Bug 1236

Summary: can't find a stable version of unbound
Product: unbound Reporter: Chris Stradtman <chris>
Component: serverAssignee: unbound team <unbound-team>
Status: ASSIGNED ---    
Severity: major CC: cathya, wouter
Priority: P5    
Version: unspecified   
Hardware: x86_64   
OS: Linux   

Description Chris Stradtman 2017-03-12 19:37:31 CET
I've been trying to find a stable version of unbound.  At the moment I'm at a barely workable situation.

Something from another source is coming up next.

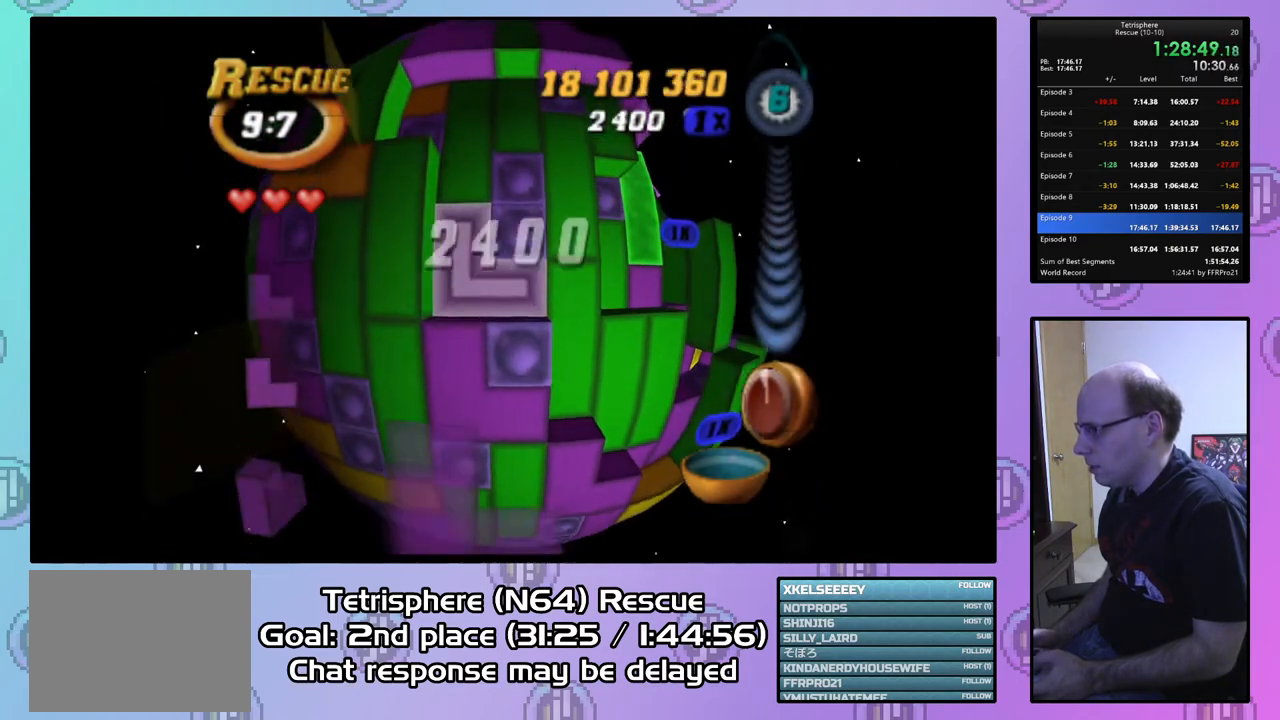
{"buttons": ["DPAD_DOWN", "DPAD_RIGHT"], "right_stick": "center", "events": [[67, "DPAD_UP", "down"], [367, "DPAD_RIGHT", "down"], [400, "DPAD_UP", "up"], [467, "DPAD_DOWN", "down"]]}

Where the OS auto restarts unbound everytime it crashes.

I'm currently running version 1.6.2 from the master branch

(Prior to this current situation unbound would lock up until I did a kill -9 on the process)

I've built unbound with 

 ./configure --with-pythonmodule  --enable-dnstap=no --enable-cachedb=no --with-libevent --enable-debug --with-pthreads

I've tried it so far with and without
libevent 
pthreads
cache-db
dnstap

The only variation I haven't tried is dropping the python module since that is critical to what we are doing with unbound.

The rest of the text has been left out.